Ответ либерастов не заставил себя долго ждать. После революции девятьсот пятого года и последовавшей либерализации цензуры в русской прессе стали печатать отвратительные статьи и карикатуры на праведного Иоанна Кронштадтского. Порой они носили не просто насмешливый, но и непристойный характер. Отца Иоанна издевательски высмеивали и ругали за выступления против Толстого, за резкое неприятие революционного движения и поддержку самодержавной формы правления. В газетах писали откровенную ложь и клевету, что, якобы, «черносотенец» Иоанн Кронштадтский окружил себя недостойными людьми, разворовавшими значительную часть пожертвований, контролировавшими общение паломников с батюшкой, допуская к нему преимущественно тех, с кого можно было получить мзду; что особой статьей доходов в этой «черносотенной» общине стало платное распространение молитв, якобы составленных Иоанном Кронштадтским, крестиков и других предметов, «освященных» им. И здесь, кстати, очень ярко видно, что при всей ненависти либералы прежде всего боятся святого старца, боятся этого обличителя лжи и глашатая соблюдения духовных и нравственных законов в России. И в тяжелейшие годы первой русской революции авторитет Кронштадтского пастыря сыграл далеко не последнюю роль в наведении порядка и преодолении смуты в нашем государстве. Как же не хватало России такого безусловного духовного лидера в семнадцатом и последующих годах. Лидера, способного остановить надвигающуюся чуму дьявольского беззакония.
Что мог сказать в ответ своим критикам святой старец? Только правду.
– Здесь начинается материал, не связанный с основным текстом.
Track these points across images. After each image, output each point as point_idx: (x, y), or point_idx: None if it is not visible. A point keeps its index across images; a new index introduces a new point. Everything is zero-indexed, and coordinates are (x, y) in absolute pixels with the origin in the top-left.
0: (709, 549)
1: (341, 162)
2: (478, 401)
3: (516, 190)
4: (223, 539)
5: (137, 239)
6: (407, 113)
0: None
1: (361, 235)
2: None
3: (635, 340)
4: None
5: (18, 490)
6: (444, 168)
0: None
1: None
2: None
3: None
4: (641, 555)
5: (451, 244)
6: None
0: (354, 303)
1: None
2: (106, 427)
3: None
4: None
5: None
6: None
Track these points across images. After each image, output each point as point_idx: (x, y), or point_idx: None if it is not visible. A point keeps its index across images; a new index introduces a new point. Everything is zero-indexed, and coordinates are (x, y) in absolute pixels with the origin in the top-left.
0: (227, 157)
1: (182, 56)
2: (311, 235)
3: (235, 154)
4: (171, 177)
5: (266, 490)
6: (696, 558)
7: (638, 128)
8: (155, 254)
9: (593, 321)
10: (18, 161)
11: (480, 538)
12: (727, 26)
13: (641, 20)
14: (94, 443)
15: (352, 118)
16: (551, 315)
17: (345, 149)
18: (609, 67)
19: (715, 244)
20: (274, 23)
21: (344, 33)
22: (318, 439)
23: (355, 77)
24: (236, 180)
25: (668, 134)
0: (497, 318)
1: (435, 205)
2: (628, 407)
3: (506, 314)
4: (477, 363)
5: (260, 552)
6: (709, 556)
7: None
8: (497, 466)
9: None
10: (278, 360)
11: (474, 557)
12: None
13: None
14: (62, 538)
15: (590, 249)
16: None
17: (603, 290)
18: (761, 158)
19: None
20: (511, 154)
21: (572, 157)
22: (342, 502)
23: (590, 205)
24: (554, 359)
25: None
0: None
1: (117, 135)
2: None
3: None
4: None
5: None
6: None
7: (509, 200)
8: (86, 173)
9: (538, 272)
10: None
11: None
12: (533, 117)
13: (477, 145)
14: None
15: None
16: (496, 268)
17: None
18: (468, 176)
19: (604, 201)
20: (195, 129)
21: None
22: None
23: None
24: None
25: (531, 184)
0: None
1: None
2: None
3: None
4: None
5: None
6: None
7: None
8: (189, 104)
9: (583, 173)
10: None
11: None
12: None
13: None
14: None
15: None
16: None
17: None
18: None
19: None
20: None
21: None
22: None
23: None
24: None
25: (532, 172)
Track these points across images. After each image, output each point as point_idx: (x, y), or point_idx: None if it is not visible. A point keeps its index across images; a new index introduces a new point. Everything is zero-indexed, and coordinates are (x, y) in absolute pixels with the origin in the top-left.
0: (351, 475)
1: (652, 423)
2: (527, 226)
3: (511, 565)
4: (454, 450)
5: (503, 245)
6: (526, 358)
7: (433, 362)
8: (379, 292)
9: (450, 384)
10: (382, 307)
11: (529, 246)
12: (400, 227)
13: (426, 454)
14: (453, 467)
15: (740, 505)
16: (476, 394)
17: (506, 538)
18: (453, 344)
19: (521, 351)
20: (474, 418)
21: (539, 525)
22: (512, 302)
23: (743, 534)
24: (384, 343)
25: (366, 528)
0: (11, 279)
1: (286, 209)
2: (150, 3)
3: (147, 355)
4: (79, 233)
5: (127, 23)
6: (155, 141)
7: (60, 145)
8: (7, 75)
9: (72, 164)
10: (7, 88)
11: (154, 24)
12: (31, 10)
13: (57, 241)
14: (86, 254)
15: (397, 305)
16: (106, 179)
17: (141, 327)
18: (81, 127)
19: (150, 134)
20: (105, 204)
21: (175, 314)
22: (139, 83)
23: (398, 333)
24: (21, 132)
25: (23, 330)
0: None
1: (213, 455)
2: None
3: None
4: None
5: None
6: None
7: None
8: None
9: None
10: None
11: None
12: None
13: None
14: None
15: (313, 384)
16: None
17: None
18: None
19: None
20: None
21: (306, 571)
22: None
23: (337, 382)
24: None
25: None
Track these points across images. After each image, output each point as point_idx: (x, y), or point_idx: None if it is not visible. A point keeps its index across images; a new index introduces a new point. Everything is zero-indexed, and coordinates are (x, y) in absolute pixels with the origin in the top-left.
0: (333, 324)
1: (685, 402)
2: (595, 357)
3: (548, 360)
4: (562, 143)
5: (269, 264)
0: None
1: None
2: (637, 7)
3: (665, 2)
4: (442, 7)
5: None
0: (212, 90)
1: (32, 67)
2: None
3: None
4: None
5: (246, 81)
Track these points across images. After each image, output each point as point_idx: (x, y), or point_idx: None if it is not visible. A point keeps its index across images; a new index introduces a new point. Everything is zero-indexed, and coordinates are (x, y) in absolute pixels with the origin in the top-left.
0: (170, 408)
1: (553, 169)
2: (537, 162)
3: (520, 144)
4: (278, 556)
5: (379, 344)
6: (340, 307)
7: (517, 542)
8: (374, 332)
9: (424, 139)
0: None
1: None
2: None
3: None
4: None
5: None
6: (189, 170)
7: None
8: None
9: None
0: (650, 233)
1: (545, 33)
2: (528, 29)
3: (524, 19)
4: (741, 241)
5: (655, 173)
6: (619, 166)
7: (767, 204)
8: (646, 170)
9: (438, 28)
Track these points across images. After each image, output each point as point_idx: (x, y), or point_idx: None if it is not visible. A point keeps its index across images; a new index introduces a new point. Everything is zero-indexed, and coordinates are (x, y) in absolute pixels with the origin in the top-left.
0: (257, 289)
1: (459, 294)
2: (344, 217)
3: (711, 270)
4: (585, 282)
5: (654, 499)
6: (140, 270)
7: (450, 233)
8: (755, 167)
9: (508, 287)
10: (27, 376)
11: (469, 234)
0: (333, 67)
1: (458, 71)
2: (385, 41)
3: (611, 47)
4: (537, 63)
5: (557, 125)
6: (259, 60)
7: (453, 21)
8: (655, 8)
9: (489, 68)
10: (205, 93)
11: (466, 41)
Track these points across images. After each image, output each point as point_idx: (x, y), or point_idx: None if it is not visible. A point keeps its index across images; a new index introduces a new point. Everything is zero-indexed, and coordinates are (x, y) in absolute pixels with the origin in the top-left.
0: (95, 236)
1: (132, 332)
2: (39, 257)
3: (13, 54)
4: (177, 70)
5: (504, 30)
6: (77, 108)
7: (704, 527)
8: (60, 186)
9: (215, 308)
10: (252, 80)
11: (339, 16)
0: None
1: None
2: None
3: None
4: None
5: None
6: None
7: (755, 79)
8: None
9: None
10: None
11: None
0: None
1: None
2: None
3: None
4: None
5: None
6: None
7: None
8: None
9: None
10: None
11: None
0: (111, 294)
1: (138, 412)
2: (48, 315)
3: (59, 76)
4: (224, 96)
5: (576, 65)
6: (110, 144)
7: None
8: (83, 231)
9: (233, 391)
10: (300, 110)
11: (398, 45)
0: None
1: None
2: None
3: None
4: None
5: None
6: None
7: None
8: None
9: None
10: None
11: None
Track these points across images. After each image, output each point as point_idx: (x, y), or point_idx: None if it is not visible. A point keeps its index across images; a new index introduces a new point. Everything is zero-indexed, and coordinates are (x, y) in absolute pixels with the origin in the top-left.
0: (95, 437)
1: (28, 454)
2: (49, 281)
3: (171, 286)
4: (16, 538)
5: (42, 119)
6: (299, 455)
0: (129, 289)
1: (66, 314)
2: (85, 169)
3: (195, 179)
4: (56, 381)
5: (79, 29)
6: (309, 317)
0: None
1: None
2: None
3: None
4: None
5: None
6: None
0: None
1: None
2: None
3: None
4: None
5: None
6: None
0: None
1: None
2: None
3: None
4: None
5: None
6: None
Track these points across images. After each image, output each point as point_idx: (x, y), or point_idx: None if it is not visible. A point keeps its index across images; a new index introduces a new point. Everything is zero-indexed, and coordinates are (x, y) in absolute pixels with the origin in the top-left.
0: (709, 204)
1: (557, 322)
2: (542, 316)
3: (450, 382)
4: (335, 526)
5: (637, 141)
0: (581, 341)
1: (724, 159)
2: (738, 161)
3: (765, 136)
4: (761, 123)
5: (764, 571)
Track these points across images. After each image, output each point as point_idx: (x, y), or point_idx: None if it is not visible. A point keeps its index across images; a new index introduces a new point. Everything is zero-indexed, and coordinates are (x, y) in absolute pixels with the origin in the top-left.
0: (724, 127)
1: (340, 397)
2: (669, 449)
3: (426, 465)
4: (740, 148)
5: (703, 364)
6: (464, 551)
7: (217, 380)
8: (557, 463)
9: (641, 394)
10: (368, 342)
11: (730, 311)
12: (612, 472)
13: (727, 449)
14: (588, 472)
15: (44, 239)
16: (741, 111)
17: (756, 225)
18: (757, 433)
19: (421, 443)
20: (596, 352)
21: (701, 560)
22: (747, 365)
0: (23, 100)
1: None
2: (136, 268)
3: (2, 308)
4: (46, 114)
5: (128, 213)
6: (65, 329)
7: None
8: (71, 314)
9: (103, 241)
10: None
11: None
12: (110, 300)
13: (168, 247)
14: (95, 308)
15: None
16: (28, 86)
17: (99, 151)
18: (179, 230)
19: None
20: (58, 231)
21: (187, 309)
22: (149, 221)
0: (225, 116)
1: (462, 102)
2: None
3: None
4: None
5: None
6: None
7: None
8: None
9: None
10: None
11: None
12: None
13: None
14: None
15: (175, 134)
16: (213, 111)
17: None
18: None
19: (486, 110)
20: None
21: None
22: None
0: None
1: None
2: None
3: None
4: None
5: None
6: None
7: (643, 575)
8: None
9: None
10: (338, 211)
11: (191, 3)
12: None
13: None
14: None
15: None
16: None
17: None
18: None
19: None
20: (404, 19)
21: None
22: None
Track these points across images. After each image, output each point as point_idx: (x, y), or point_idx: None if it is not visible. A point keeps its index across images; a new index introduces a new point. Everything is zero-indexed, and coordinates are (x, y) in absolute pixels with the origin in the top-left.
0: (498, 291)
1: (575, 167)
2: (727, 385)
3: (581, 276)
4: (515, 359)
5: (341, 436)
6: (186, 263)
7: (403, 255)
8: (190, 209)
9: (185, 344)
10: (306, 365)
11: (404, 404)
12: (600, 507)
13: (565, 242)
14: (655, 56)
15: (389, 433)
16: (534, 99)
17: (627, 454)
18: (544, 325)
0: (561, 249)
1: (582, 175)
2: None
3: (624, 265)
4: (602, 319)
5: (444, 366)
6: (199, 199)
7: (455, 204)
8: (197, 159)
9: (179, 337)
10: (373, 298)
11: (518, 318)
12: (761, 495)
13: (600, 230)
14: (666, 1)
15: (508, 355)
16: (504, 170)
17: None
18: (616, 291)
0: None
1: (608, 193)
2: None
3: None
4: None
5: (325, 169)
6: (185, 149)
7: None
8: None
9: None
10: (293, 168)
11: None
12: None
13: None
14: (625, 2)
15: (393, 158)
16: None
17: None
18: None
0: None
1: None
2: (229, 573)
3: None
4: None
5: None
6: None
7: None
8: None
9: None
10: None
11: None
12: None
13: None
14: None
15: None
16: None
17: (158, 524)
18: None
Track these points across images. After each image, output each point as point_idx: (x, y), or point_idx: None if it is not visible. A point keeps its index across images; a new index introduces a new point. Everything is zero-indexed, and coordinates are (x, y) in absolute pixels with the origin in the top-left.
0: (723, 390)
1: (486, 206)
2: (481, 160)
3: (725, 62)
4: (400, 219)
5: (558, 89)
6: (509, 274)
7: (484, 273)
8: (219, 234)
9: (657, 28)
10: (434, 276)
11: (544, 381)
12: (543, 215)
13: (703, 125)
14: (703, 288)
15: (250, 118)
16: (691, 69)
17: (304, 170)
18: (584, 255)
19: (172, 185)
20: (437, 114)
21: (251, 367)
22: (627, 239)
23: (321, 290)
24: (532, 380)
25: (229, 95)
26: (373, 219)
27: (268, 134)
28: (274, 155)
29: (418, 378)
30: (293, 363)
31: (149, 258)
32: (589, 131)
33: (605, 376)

«Интеллигенция наша — просто глупа. Несмысленные, поглупевшие люди! Россия, в лице интеллигенции и части народа, сделалась неверною Господу, забыла все Его благодеяния, отпала от него, сделалась хуже всякой иноплеменной, даже языческой народности. Вы забыли Бога и оставили Его, и Он оставил вас Своим отеческим промыслом и отдал вас в руки необузданного, дикого произвола».
«Царство Русское колеблется, близко к падению. ...Если в России... безбожники и анархисты не будут подвергнуты праведной каре закона, то... Россия... опустеет... за свое безбожие и за свои беззакония».
«...Мы не боимся нынешних лаятелей на ...Церковь, ибо Подвигоположник наш и всемогущий Глава Христос всегда с нами есть, и пребудет до окончания века, и нынешнее смутное время послужит только к большей славе Церкви Божией».
Мы не боимся лаятелей и хулителей. Просто потому, что с нами Истина. С нами сонм святых подвижников и молитвенников. Таких как преподобный отец наш Сергий Радонежский, святитель Тихон Задонский, святой патриарх Гермоген, благоверный князь, полководец Александр Невский. С нами великая история, великая культура, великая вера. С нами святость. С нами Бог!